Ce reportage illustre le phénomène croissant des SDF en s'intéressant à l'un d'entre eux, prénommé Bernard. A travers la description de son cas, il s'agit de présenter la vie des SDF. Une caméra le suit un soir d'hiver froid à Paris, tandis que la journaliste retrace la trajectoire qui l'a conduit à se retrouver à la rue. On le voit ainsi recevoir une soupe chaude et du pain distribués par l'Armée du Salut, et chercher dans des cartons de quoi manger ou se vêtir. Par ailleurs, se confiant devant la caméra, il raconte lui-même sa vie et décrit le cercle vicieux dans lequel sont enfermés les sans-abri : sans logement il est difficile de trouver un travail et inversement. Il est également filmé dans une station de métro où il passe la plus grande partie de son temps jusqu'au moment où, comme l'illustre l'image de la fermeture des grilles du métro à une heure du matin, il est renvoyé à sa condition de sans abri, livré à la rue.
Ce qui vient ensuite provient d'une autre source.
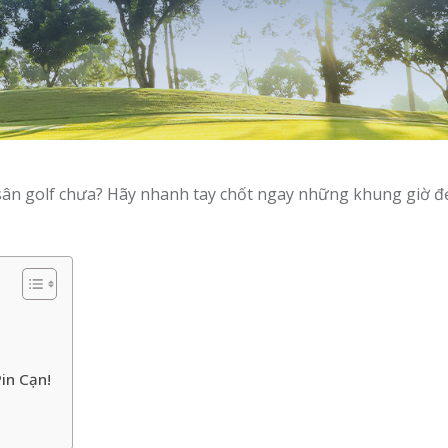
 sân golf chưa? Hãy nhanh tay chốt ngay những khung giờ đ
in Cạn!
Son témoignage apparaît particulièrement poignant à la toute fin du reportage quand, couché dans un abri de fortune, il décrit sa solitude et son exclusion : "On ne fait plus partie de la société, on nous évite". Le montage de ce reportage s'emploie ainsi à susciter l'émotion et à faire prendre conscience de la situation dramatique des SDF, rôle que remplit chaque année ce genre de sujet au moment des premiers froids.

Christophe Gracieux

Transcription

Delphine (de) La Selle
Paris, 20 h, température extérieure -5°, bus de l'Armée du Salut. Bernard prend son seul repas de la journée, un bol de soupe, un peu de pain. Avant il était boulanger, il avait une femme et 3 enfants, une maison. Licenciement, divorce, il se retrouve seul, c'était il y a 7 ans. Aujourd'hui, il ne lui reste que deux sacs.
Bernard
Je demande plus rien, je fais plus rien. Demain, on dit j'ai plus le RMI, je fais plus rien. Je me mets dans un coin et je me laisse et puis c'est tout. Je ferai pas la manche, je sais pas le faire, j'ai pas le... je peux pas aller demander, je sais pas. Je m'abaisse pas.
Delphine (de) La Selle
21 h, dans des cartons, Bernard tente de trouver un peu plus à manger.
Bernard
J'en prends 10, 15, je les planque, ça conserve ça.
Delphine (de) La Selle
Des fruits qu'il cache, pour qu'on ne lui vole pas, comme on lui a volé le reste.
Bernard
Là ça fait, quand je suis arrivée là le 7, mon sac, 2000 balles, tout, on m'a tout pris. Plus de papier, plus rien, tranquille. C'est ça Paris, faut jamais être tout seul.
Delphine (de) La Selle
22 h, retour dans le métro, il y passe sa journée, c'est le seul endroit où il y fasse chaud. Dans une poubelle une paire de chaussures, il n'y touche pas, pas besoin. Dans son sac, une paire neuve, un blouson neuf, un pantalon neuf, tous abandonnés dans des poubelles près des grands magasins. Une heure du matin, fermeture du métro, de nouveau la rue, le froid.
Journaliste
Pourquoi à votre avis, on refuse de vous donner un travail ?
Bernard
Bah déjà, je me présente comme ça, ça va pas. Faut être propre. Bon après si je travaille, je vais rentrer, je vais dormir dehors et je vais retravailler le lendemain matin, ça ne peut pas aller. Il faut manger, il faut tout faire, il faut se laver. On peut pas travailler en dormant dehors, c'est pas possible ! On me donne un logement, je suis sauvé, pour ainsi dire.
Delphine (de) La Selle
Derrière tournée des poubelles pour trouver un carton, son seul matelas depuis 7 ans.
Bernard
On fait plus parti de la société nous, on le voit dans le regard des gens autour. On nous évite. Moi, je suis dans le sens du métro, il y a jamais personne qui vient s'asseoir sur les 8 banquettes que je suis. On voit que mes sacs, on va ailleurs. C'est réglé. Ils vous évitent les gens.